Why Expectations Always Punch You in the Face

So picture this: my man is down in San Diego for work.  I have been a little bristly lately, so I want to make it up to him.  I run to two different stores to get the ingredients for a chocolate cake (his favorite).  I make the cake, dancing around the kitchen while doing so.  While it is getting creamily delicious in the oven, I hop in the shower, curl my hair, and throw on a bit of mascara to make the face a bit more presentable.  Whilst sitting watching Parks and Rec with curls pinned up all over my head (think 1950’s housewife), I discover that he’s not sure when he’ll get to my place-which in his world, could mean 3am or later.

*deep breath* No big deal.  It’s summer.  Late nights are what memories are made of.  With renewed purpose, I take a couple pictures of how amazing I look and send them off.  Actual text: “Drive safe *lip mark emoji*.”  Subtext: “Since you don’t know what I’m planning here’s a hint.  Don’t I look good?  Better hurry up.”  Of course, in true manly fashion, subtext goes zooming overhead and I get a favorable response based on the actual content of the message.  Rude.

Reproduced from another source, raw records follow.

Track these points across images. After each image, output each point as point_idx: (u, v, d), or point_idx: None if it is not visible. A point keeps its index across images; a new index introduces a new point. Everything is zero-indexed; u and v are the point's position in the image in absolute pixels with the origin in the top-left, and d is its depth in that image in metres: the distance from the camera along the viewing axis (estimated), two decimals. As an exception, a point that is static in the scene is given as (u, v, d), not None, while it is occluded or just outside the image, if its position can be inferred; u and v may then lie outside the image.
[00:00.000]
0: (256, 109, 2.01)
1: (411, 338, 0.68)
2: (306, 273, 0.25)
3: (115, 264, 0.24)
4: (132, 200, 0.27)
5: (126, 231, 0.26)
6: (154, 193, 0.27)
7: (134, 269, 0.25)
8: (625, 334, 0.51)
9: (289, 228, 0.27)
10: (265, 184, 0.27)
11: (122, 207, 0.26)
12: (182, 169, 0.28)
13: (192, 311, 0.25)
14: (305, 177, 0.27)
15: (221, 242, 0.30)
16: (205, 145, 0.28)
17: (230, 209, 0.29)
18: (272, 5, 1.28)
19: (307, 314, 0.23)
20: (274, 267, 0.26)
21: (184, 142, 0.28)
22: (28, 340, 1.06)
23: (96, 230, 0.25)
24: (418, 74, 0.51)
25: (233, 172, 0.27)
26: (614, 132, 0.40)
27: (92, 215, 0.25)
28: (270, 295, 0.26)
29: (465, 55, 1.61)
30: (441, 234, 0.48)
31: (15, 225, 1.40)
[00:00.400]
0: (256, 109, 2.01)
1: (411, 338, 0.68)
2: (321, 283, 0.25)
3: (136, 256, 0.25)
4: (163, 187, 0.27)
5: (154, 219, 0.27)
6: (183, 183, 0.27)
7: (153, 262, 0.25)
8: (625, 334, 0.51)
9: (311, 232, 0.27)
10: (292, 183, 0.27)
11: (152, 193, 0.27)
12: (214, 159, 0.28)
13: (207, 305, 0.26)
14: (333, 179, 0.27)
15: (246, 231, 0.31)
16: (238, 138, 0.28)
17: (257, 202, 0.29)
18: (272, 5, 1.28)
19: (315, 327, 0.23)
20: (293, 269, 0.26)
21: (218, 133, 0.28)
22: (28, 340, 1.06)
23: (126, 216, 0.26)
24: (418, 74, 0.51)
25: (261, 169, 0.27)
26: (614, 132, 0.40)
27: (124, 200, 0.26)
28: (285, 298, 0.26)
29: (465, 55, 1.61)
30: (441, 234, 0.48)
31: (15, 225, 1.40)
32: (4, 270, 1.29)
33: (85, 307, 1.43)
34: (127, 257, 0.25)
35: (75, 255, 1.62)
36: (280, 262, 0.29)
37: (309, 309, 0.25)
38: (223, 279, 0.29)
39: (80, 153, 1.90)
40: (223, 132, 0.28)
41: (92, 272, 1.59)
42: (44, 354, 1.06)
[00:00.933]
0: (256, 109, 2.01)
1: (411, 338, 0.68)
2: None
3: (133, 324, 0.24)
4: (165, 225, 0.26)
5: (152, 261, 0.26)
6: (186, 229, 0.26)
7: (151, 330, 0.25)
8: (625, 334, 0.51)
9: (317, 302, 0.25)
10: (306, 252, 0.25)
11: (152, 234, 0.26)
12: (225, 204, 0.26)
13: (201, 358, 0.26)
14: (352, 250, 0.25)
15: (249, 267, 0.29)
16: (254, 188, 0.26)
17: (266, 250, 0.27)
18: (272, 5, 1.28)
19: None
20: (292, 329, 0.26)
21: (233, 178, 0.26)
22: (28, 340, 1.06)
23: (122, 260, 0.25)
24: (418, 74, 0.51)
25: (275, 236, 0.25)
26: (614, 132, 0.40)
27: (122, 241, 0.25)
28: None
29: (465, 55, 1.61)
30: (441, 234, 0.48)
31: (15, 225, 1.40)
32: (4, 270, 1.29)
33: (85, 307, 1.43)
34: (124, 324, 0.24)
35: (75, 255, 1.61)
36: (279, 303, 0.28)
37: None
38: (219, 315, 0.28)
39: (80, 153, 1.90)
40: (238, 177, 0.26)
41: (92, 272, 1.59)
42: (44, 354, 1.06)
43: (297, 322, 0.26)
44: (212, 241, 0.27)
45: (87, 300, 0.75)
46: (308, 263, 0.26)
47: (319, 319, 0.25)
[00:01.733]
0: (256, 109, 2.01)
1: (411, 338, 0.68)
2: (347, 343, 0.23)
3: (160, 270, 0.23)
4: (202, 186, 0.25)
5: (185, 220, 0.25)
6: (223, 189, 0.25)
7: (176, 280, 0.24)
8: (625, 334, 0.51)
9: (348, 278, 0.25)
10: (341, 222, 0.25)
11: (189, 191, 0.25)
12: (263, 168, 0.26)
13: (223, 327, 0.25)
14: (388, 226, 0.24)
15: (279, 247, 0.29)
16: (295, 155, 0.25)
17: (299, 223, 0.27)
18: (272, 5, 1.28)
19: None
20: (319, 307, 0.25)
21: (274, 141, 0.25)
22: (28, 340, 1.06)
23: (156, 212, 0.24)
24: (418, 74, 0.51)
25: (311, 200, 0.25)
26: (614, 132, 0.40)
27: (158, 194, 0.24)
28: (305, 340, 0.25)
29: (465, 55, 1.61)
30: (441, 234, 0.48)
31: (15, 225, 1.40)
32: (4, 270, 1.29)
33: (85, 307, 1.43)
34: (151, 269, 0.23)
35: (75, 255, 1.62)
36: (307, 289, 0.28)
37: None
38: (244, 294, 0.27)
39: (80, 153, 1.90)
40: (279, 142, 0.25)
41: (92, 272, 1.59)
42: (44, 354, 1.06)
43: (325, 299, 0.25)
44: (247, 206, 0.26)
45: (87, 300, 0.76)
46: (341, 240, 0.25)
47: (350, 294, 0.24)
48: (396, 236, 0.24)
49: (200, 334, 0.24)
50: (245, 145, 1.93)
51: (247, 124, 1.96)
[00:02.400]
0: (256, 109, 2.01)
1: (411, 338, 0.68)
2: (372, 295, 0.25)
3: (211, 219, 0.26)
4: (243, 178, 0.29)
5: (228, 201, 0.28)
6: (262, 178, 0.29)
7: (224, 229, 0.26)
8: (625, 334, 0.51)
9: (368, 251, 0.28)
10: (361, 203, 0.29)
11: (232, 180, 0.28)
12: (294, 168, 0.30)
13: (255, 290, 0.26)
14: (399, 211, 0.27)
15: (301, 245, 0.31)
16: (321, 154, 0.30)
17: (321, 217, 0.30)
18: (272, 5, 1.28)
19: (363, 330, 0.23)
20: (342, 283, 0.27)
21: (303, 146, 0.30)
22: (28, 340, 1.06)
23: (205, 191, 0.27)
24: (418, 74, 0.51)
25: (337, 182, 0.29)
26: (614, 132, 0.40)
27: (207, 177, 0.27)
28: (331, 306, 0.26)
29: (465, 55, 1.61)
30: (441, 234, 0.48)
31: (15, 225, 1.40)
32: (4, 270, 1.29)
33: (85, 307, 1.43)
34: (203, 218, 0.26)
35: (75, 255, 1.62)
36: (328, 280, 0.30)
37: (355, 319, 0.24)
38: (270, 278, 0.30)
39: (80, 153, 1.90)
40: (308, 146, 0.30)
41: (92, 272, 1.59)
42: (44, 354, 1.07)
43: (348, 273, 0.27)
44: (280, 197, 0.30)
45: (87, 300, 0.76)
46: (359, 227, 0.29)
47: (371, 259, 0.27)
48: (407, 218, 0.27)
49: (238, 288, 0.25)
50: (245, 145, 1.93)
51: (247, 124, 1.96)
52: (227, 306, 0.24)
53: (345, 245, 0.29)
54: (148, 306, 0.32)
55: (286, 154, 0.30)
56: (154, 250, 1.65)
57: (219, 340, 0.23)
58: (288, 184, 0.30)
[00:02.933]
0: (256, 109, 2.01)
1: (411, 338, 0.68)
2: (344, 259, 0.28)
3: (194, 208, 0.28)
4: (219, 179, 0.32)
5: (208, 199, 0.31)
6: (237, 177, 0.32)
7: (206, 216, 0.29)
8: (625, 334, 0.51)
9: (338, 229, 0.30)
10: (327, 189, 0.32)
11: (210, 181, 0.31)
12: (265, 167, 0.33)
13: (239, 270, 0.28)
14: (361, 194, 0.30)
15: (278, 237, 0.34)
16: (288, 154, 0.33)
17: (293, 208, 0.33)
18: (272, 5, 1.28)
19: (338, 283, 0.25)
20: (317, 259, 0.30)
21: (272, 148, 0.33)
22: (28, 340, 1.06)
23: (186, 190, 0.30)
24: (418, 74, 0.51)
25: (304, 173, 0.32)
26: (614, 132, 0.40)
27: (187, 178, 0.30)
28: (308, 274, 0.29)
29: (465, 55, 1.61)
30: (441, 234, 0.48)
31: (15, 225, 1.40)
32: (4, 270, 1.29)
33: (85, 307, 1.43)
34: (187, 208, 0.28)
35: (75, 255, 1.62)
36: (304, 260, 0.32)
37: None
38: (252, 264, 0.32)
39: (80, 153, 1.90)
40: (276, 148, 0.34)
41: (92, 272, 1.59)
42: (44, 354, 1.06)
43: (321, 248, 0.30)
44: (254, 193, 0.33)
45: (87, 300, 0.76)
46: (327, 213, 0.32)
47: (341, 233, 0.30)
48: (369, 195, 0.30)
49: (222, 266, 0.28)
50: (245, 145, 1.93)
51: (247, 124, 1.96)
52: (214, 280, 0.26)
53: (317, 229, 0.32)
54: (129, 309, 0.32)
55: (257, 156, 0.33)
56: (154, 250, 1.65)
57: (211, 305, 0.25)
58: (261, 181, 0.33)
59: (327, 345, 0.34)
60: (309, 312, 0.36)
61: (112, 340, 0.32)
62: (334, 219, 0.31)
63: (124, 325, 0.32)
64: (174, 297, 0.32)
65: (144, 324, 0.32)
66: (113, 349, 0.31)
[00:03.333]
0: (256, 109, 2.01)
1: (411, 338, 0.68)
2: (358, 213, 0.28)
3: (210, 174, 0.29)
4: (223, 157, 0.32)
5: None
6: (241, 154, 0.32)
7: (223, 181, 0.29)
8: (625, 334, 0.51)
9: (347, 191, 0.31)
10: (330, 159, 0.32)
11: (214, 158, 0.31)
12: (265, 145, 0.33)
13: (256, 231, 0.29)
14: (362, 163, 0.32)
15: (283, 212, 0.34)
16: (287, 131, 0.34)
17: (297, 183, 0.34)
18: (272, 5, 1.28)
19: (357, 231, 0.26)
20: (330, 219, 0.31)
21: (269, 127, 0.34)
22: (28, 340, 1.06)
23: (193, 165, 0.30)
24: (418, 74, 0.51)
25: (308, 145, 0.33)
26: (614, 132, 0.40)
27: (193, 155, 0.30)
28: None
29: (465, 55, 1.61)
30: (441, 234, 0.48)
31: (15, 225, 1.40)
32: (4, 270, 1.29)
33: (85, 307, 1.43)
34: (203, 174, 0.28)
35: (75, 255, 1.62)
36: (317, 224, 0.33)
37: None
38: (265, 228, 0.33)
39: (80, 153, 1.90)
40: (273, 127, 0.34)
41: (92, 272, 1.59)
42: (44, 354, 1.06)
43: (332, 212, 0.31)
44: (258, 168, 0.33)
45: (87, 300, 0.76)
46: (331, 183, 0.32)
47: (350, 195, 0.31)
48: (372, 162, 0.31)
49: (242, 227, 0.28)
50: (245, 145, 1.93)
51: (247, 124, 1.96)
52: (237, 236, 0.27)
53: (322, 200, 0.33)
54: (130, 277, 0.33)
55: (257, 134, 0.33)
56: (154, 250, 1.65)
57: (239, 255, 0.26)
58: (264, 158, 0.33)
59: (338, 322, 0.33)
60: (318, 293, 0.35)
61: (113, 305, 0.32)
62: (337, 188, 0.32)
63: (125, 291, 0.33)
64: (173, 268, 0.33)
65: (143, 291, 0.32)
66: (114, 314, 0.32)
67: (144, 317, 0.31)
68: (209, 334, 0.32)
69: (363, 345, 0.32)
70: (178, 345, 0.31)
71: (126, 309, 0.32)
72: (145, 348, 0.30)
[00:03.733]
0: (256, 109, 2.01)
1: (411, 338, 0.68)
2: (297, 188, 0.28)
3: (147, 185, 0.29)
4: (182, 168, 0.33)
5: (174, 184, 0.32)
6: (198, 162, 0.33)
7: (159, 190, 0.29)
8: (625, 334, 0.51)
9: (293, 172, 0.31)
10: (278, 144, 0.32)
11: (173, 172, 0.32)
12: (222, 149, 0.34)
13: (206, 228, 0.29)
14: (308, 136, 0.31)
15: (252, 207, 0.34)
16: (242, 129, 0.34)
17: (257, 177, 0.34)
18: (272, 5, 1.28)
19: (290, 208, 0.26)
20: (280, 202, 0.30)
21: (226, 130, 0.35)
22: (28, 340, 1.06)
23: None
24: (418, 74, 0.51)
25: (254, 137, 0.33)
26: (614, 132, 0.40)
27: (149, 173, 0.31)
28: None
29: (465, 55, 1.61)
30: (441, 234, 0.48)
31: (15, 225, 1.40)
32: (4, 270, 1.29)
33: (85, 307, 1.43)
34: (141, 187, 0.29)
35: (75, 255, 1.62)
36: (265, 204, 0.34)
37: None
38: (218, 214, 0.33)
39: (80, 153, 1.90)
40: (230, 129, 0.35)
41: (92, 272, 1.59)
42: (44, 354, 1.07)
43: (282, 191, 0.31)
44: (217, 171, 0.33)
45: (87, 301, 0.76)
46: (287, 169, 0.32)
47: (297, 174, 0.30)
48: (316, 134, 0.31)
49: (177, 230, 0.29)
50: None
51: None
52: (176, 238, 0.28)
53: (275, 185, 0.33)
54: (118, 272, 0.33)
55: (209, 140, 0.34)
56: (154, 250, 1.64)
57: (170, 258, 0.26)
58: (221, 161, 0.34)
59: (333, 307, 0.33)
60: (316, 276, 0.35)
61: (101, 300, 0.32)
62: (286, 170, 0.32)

A couple hours later, I get the call that he’s just going to crash up in SD for the night.  It’s almost 1am and he falls asleep driving at night so logical Hannah is glad he’s being safe.  Emotional Hannah is pissed.  How dare he not show up for the amazing night he knew nothing about?  How could he so heartlessly decide based on sense and rationality?  Hmph.

End scene.

This is just one little snippet of how, I’m realizing, I allow my dashed expectations of something to ruin my mood and dictate my responses.  One would think that being a teacher would have given me endless patience and humor to work around upheavals.  Apparently, however, my ability to roll with the punches is left at the classroom door.

I am a planner, through and through.  I get a buzz from timing out the perfect event or imagining exactly how certain scenarios will play out in my mind.  Spoiler alert: my mind and reality are like ex’s who don’t speak, apparently—nothing ever goes as imagined.

The situation last night made me wonder–WHY is having a failed expectation such a blow?  Why can’t I just shrug it off and go merrily tra-la-laing back into the flow of things?

After some contemplation, I realized that I am treating every situation as if the other party knows about and/or is rooting for my perfectly planned out scenario and is acting accordingly.  Even though I logically know this is not true, when life proves that this is not the case, I tend to take it pretty hard.

One song that has spoken to me in particular concerning the above situation is “Life Changes” by Thomas Rhett.  One lyric specifically states “You make your plans and you hear God laughing” and if that doesn’t describe my life with ACCURACY I don’t know what does.

I’m realizing that I need to accept people for who they are and let them react to things in the way that they’re going to react and (this is key) BE OK WITH THEIR REACTION.  Above all, I need to assume that people have positive motivations, not negative (until PROVEN incorrect).

I think that this basic, foundational assumption is at the core of all contentment.  Why would I willingly assume that people are out to get me?  Why would I put myself into a state of sadness and anger when I could put on a different mind frame and literally transform EVERYTHING?

I also think that shifting my initial approach to the situation will help exponentially: instead of saying to myself “It will go like____“, I should be saying “I’d like it to go like_____“.  Just that tiny, tiny rewording will monumentally change how I view any deviations from how I thought it might play out.

For example, instead of saying “My dinner party will start at 7pm”, say “I’d like the party to start at 7pm.”  In the first scenario, if the party hasn’t started yet and it’s 7:10, panic starts a’brewing.  In the second, if it’s 7:10 and it hasn’t started yet, flexibility comes in to play: “Oh, well, let’s wait until so and so arrives, and then we can kick things off”.

Instant mindset shift.  Instant relief.  Instant enjoyment.

Because really, that’s what life boils down to: ENJOYMENTYou cannot have joy in the present moment if you are constantly comparing it to a fake moment you have placed upon a pedestal.

I don’t know about you, but I don’t want to go through my life miserable simply because I’m throwing a mental tantrum about how things should be versus how they are.  Life is too precious to waste on wishes and should-haves and why-didn’t-they’s.

So, my promise to myself is this:

From this moment forward, I will keep my standards high and my expectations low.  I will know what I am worth and also enjoy what I am given.  I will not settle, yet I will be content with what I have. 

Paradoxical?  Yes.  But that, my friends, is life.  And what greater honor do we have than to live it, learn from it, and wholeheartedly love it every. damn. day?